Coughlin is on a mission to make these tests and forms of reasoning intelligible to his students.  After several weeks of exploring these problems (among others) with him, the students are so at home in the world of such reasoning that the atmosphere during the in-class final examination is one of exuberance instead of a dreaded day of reckoning.

The students’ enthusiasm is from the joy of learning.  Coughlin recounts a conversation with a student who had begun the course with much difficulty.  “I helped my girlfriend with the GRE, Doc!” said the student, who completed the final examination with twenty-three correct answers out of the assigned twenty-five most difficult problems.

One of the techniques Coughlin uses to stimulate critical reflection among the students is to challenge their notions of common sense.

“I start the students with puzzles,” he says, “ones that are simply stated but whose solutions grow in complexity from one puzzle to the next. I also introduce them to sudoku puzzles that require a good bit of reasoning. Hopefully they’re having some fun at this point.

“Then we get to the twentieth puzzle, which has as straightforward a description as you can imagine, and whose solution seems obvious, so obvious that not one student even suggested we prove that the solution is, in fact, correct. I show them that the ‘obvious’ solution is incorrect, which puzzles them even further.
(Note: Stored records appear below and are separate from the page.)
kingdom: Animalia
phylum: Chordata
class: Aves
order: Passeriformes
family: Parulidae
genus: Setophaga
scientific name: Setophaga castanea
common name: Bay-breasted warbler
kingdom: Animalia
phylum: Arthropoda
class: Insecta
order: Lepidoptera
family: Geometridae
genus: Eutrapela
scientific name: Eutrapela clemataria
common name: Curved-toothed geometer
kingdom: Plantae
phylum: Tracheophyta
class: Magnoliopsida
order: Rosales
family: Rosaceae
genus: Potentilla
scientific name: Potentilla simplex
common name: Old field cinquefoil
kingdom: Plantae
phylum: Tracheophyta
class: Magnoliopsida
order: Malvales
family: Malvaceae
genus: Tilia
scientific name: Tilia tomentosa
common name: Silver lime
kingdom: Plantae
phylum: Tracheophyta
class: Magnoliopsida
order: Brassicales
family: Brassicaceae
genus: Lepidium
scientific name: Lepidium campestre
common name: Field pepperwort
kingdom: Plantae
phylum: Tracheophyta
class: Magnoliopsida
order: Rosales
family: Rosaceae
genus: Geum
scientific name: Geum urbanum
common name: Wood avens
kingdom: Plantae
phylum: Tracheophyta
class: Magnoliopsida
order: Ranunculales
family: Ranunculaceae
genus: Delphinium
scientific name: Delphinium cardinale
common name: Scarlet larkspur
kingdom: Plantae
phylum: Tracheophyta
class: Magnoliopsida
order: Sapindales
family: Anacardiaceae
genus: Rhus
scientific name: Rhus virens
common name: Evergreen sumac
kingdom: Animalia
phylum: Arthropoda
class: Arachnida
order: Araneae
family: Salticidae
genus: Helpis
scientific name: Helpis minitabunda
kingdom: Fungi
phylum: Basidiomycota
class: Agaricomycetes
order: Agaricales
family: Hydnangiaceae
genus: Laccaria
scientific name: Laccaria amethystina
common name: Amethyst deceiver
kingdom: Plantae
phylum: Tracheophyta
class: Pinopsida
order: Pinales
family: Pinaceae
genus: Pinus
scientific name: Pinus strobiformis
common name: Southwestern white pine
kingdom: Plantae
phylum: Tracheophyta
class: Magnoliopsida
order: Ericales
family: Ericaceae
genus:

They demand to know what the actual solution is, and when I show them it blows their mind it is so complex.”

From that point onward, the students are proverbially “hooked.”

Coughlin hopes that critical reasoning will become a feature of the entire Temple curriculum.  It is not only analytical puzzles from the LSAT and the GRE that are explored in his course but also the construction of well-crafted arguments in student papers.

Many college students (and even graduate students) today do not know how to formulate a thesis.  Learning to formulate their main argument could strengthen their work in the humanities and social sciences.

I would talk with Eli Goldblatt [Director of the First-Year Writing Program and 2007 Great Teacher Award winner] about the importance of getting students to see beyond the walls of their particular classroom.  We agreed that we would like for students to see that there is more to what they are doing than simply their subjects of study.  There is a higher-order understanding to develop to become a critical learner.  We need to cultivate thinking.”

Coughlin’s message goes beyond his aspirations for his students.  His daughter, Dr. Christina Coughlin, who was the first Alumna speaker for Temple’s College of Technology and Sciences, draws upon techniques she has learned from her father in her research in oncology.  She takes a problems-solving approach to the study of tumors in the body.  The admissions committee for the MD-PHD program at the University of Pennsylvania had recommended her admission in part because of her strong background in mathematics and the importance of bringing reasoning skills to the study of medicine.

“In forty years of teaching,” says Ray Coughlin, “I’ve never had so many students go out of their way to thank me for teaching them the material in the course. (Students don’t usually thank you for teaching them algebra or calculus.) So it wasn’t just an invigorating class that they enjoyed, they appreciated the subject matter and they believe it will be useful to them.”

In the students’ words, said to Coughlin repeatedly at the end of the semester’s end, “You taught me to think!”